How accurate is this perception, nurtured by Davutoglu and the Turkish media, that a lot of what has been happening in the Balkans lately is Turkey’s doing? Other sources seem to corroborate Hurriyet‘s story about the MAP. The notion that it was his tireless mediation that brought Belgrade around is just plain silly, though. Serbian president Tadic isn’t exactly know for his spine, and it wasn’t hard to flatter him into doing just about anything, including making Haris Silajdzic look good in an election year.
The Bubbling Cauldron
General elections in Bosnia are scheduled for October, and tensions are running high. Nearly fifteen years after the end of its (un)civil war, the country remains a bubbling cauldron of discontent. Croats are unhappy that they have very little say in state-level policy, and their numbers are dwindling. The Bosnian Serb Prime Minister, Milorad Dodik, openly says his goal is to make the Serb Republic "self-sufficient" and that he doesn’t care much what happens in Sarajevo, or in the Muslim-Croat Federation. Meanwhile, the Muslims are facing economic collapse. High taxes and corruption have driven many enterprises into the Serb Republic, leaving the bloated Federation government unable to fund itself. Worse yet, it cannot keep up the welfare payments. The IMF is offering generous loans to the country (2/3 of which are earmarked for the Federation), but demands welfare cutbacks in return. Earlier this month, though, angry war veterans rioted in Sarajevo over plans to reduce their pensions.

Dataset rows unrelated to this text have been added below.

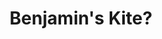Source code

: ---
pid: fs96
title: Benjamin's Kite?
location_transcription: Franklin Square
coordinates: "[-75.151231773402, 39.955874492623]"
zipcode: '55418'
gen_neighborhood: 
neighborhood: 
outside_phl: 'Minneapolis MN '
age: '11'
age_range: 6-13
instagram: 
image_file_name: fs_96.jpg
proposal_transcription: 
topic: Person,History
topic_summary: 0, 0, 0
type: Other No Form
keywords_other: 
credit: Erika Dierke
image_labels: Benjamin Franklin holding a kite
twitter: 
facebook: 
permalink: "/monuments/fs96/"
layout: item-page
---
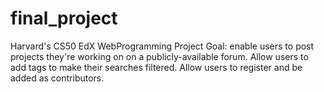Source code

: # final_project
Harvard's CS50 EdX WebProgramming
Project Goal: enable users to post projects they're working on on a publicly-available forum. Allow users to add tags to make their searches filtered. Allow users to register and be added as contributors.

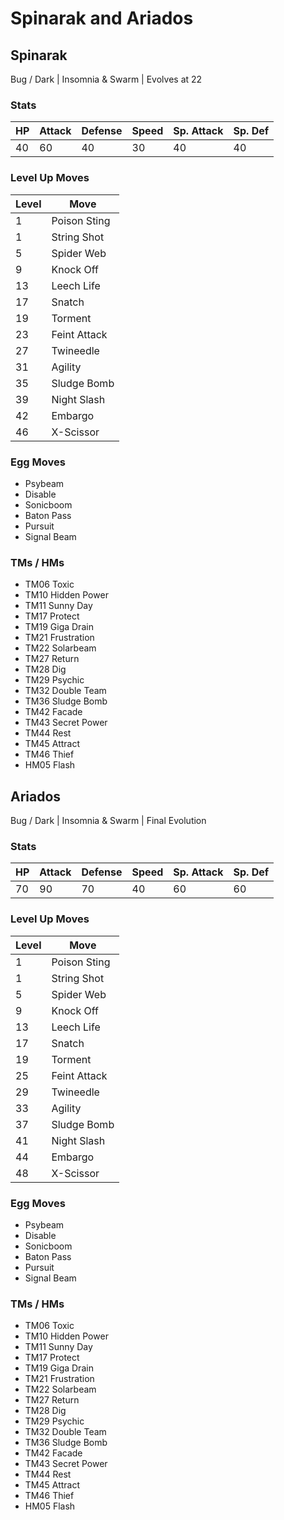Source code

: # Spinarak and Ariados

## Spinarak
Bug / Dark | Insomnia & Swarm | Evolves at 22

### Stats
| HP | Attack | Defense | Speed | Sp. Attack | Sp. Def |
|--|--|--|--|--|--|
| 40 | 60 | 40 | 30 | 40 | 40 |

### Level Up Moves
| Level | Move |
|--|--|
| 1 | Poison Sting |
| 1 | String Shot |
| 5 | Spider Web |
| 9 | Knock Off |
| 13 | Leech Life |
| 17 | Snatch |
| 19 | Torment |
| 23 | Feint Attack |
| 27 | Twineedle |
| 31 | Agility |
| 35 | Sludge Bomb |
| 39 | Night Slash |
| 42 | Embargo |
| 46 | X-Scissor |

### Egg Moves
 - Psybeam
 - Disable
 - Sonicboom
 - Baton Pass
 - Pursuit
 - Signal Beam

### TMs / HMs
 - TM06 Toxic
 - TM10 Hidden Power
 - TM11 Sunny Day
 - TM17 Protect
 - TM19 Giga Drain
 - TM21 Frustration
 - TM22 Solarbeam
 - TM27 Return
 - TM28 Dig
 - TM29 Psychic
 - TM32 Double Team
 - TM36 Sludge Bomb
 - TM42 Facade
 - TM43 Secret Power
 - TM44 Rest
 - TM45 Attract
 - TM46 Thief
 - HM05 Flash

## Ariados
Bug / Dark | Insomnia & Swarm | Final Evolution

### Stats
| HP | Attack | Defense | Speed | Sp. Attack | Sp. Def |
|--|--|--|--|--|--|
| 70 | 90 | 70 | 40 | 60 | 60 |

### Level Up Moves
| Level | Move |
|--|--|
| 1 | Poison Sting |
| 1 | String Shot |
| 5 | Spider Web |
| 9 | Knock Off |
| 13 | Leech Life |
| 17 | Snatch |
| 19 | Torment |
| 25 | Feint Attack |
| 29 | Twineedle |
| 33 | Agility |
| 37 | Sludge Bomb |
| 41 | Night Slash |
| 44 | Embargo |
| 48 | X-Scissor |

### Egg Moves
 - Psybeam
 - Disable
 - Sonicboom
 - Baton Pass
 - Pursuit
 - Signal Beam

### TMs / HMs
 - TM06 Toxic
 - TM10 Hidden Power
 - TM11 Sunny Day
 - TM17 Protect
 - TM19 Giga Drain
 - TM21 Frustration
 - TM22 Solarbeam
 - TM27 Return
 - TM28 Dig
 - TM29 Psychic
 - TM32 Double Team
 - TM36 Sludge Bomb
 - TM42 Facade
 - TM43 Secret Power
 - TM44 Rest
 - TM45 Attract
 - TM46 Thief
 - HM05 Flash
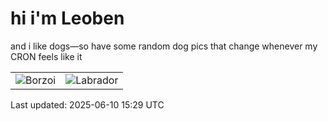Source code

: # hi i'm Leoben

and i like dogs—so have some random dog pics that change whenever my CRON feels like it

|  |  |
|--------|----------|
| ![Borzoi](https://random-dog-vercel.vercel.app/api/random-borzoi?v=1749569395) | ![Labrador](https://random-dog-vercel.vercel.app/api/random-labrador?v=1749569395) |

Last updated: 2025-06-10 15:29 UTC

Stuck between political necessity and economic reality, the Muslim political establishment is playing the only card it has left: blaming the Serbs. Ethnic tensions are being ratcheted up on a daily basis. When the wartime head of the Bosnian (Muslim) Army, General Rasim Delic, passed away in mid-April, he was given a state funeral. Yet the presence of uniformed troops was not sanctioned by the Defense Ministry, and there are laws actually forbidding state funerals for convicted war criminals (Delic was convicted by the ICTY for mistreatment of prisoners). Adding insult to injury was the call by Sarajevo mayor Alija Behmen to ban the planned commemoration of the May 3, 1992 massacre of Yugoslav Army troops. Behmen called the massacre a clash between the "legal forces of the Bosnian state and the Serb aggressors" and that a commemoration would be "revisionism."
The atmosphere in Sarajevo has become so poisonous that even the staunchest sympathizers of the Bosnian Muslims, who continue to believe in the myth of multiethnic Bosnia, have begun to harbor doubts.
So, with Ankara claiming credit for so many recent events in the Balkans, it would not be unreasonable to wonder to what extent is Turkey’s assertive "neo-Ottoman" policy responsible for stirring the volatile Bosnian pot.